Problem set
(a) In the baseball Hall of Fame transcript, how many games is Alex Rodriguez now suspended for?
(b) Resume the baseball Hall of Fame voting transcript after its last line.

Provided text
"The Brawl Over Baseball Hall Of Fame Voting"

RACHEL MARTIN, HOST:

This is WEEKEND EDITION from NPR News. I'm Rachel Martin. And it is time for sports.

(SOUNDBITE OF MUSIC)

MARTIN: The Baseball Hall of Fame's new class of inductees was announced this past week and it caused quite a stir. The biggest controversy may not even be about who got in, but the actual voting. Also in baseball, A-Rod's suspension - the longest ever for doping in baseball history, although it has been reduced. NPR's Mike Pesca joins us to mull all of this over. Good morning.

MIKE PESCA, BYLINE: Hello. I shall mull.

MARTIN: Mull, please. So, the day that the Hall of Fame class is announced is supposed to be this great day in baseball, but did the shadow of steroids loom even larger than usual this year?

PESCA: Yeah, it has been in the last few years. And Glavine, Maddux, Frank Thomas, the inductees - everyone agrees - these were great and valuable guys. But, of course, we're talking about the steroid era, although we're not really even talking about whatever years we thought the steroid era were, because here's Alex Rodriguez. He's been suspended for now 162 games - not the 211 he was charged with. He did his - this recent batch of steroid use wasn't even steroid use - it was human growth hormone. It was after baseball supposedly cleaned up its act.

So, voters, people who vote for the Hall of Fame, it's very hard to know how to process this. You have guys who they think clearly did steroids. You have guys who they strongly suspect clearly did steroids. You have guys who they think, even if they didn't do steroids, might make the Hall of Fame. You have guys who they say, well, but for the steroids he probably wouldn't have made it, but how can they possibly know? And with so many different people having so many different opinions and there's no real basis, there's no list of, well, here's how you make your decisions, I mean, everything's just so tumultuous about the process, it is just very angsty(ph).

MARTIN: And this one guy, this important guy, was banned from the voting, right, this sports journalist?

PESCA: Yeah, Dan Le Batard, who has a vote because, in addition to being an ESPN personality, he writes a column. And what happened was the website Dead Spin said we're going to buy a Hall of Fame voter's vote. That didn't happen. But Le Batard said I'll take you up on the second half of what you are trying to do. Your voters voted for who they want in the Hall of Fame and Le Batard just kind of gave him ballot over to them. So, the Hall of Fame has, like, banned him for covering games and voting for 10 years.

Entries provided
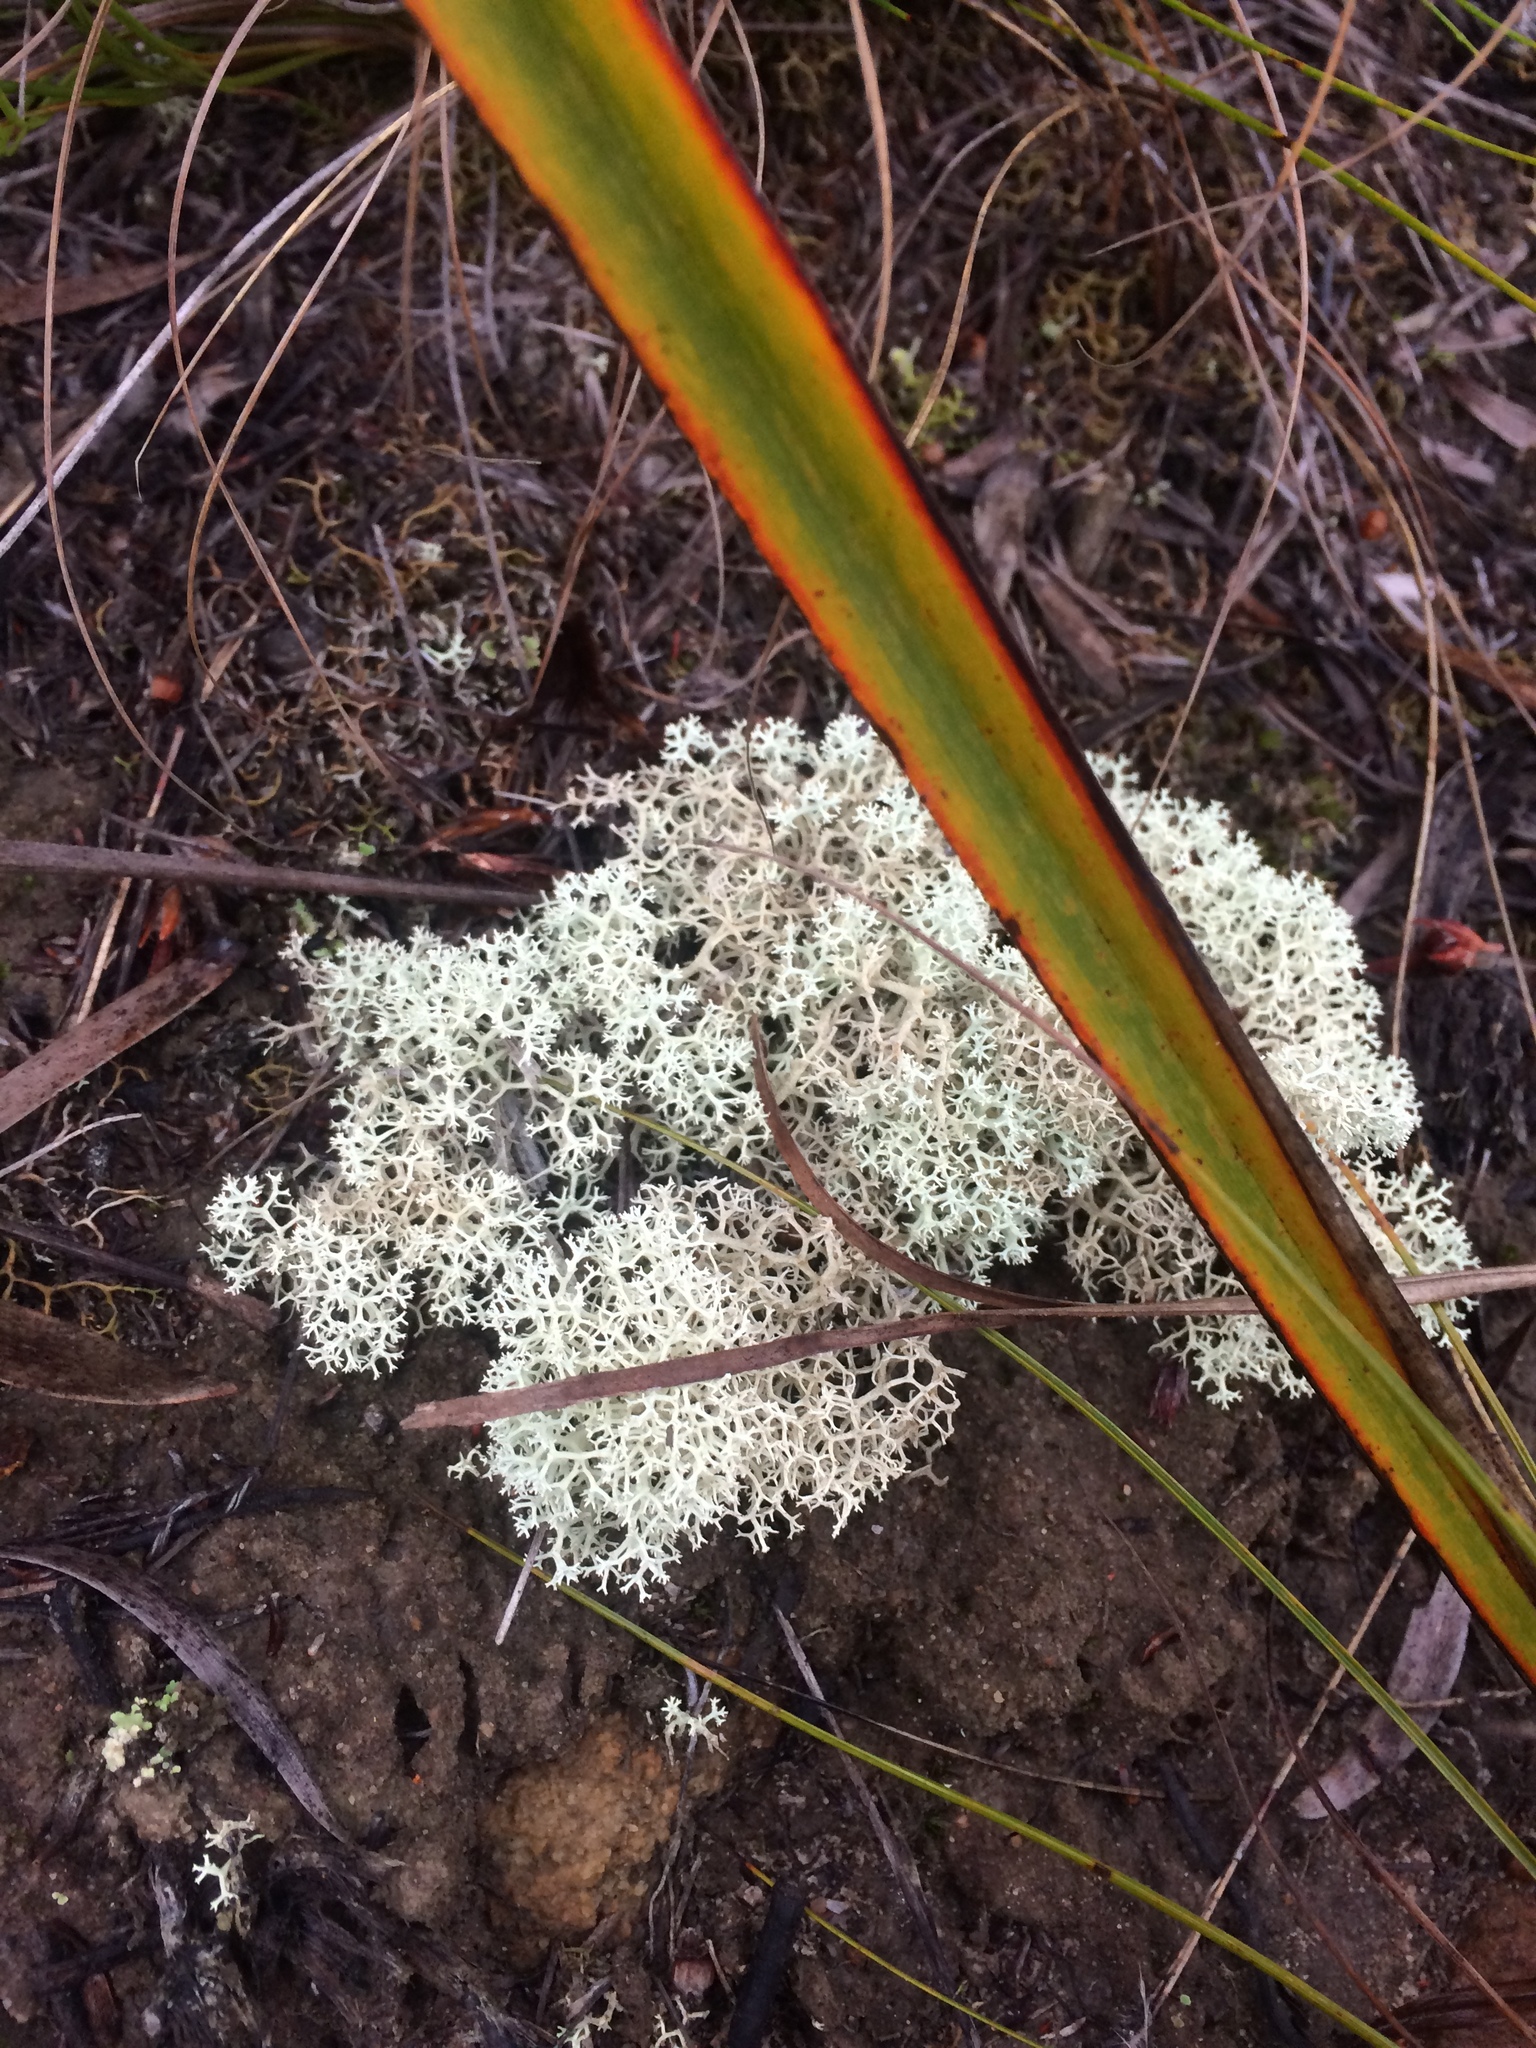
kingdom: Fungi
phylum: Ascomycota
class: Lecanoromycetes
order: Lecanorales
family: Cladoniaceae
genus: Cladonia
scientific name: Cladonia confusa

Responses by task
(a) 162 games

(b)
But he was engaged in sort of a civil disobedience exercise. He wanted to point out that only sports writers vote for the Hall of Fame and that's wrong. And there are hundreds of them and so many are unqualified and there's just no real, there's no real science to it and there's no real rules. So, everyone's very upset at everyone else. And they're throwing around charges of sanctimony. Yeah, Dan Le Batard calls the Hall of Fame process sanctimonious. His critics say he's sanctimonious. He wants all the credit.

MARTIN: You say that's a problem...

PESCA: It think it is.

MARTIN: ...the overuse of this word.

PESCA: Well, you know, I looked up the world. Here's how it works. I think it kind of does get down to what we're talking about. So, you know, originally, it has the same roots - sanctimony has the same roots as sanctity and sanctuary, so it was kind of holy. But somewhere around, like, 400 years ago. I mean, Shakespeare started using sanctimonious in "Measure for Measure" in a pejorative way. And it just seems to me that something you hold really serious that I don't, I call you sanctimonious and you call it sanctimony. So, it's two people who are at each other's throats, or two groups, and not at all seeing the other points of view. That said, I think all the Hall of Fame ballots should be public so even if people make crazy votes, they should be held accountable.

MARTIN: I don't really know what just happened, but I like it. OK. NPR's Mike Pesca. Thanks so much, Mike.

PESCA: You're welcome.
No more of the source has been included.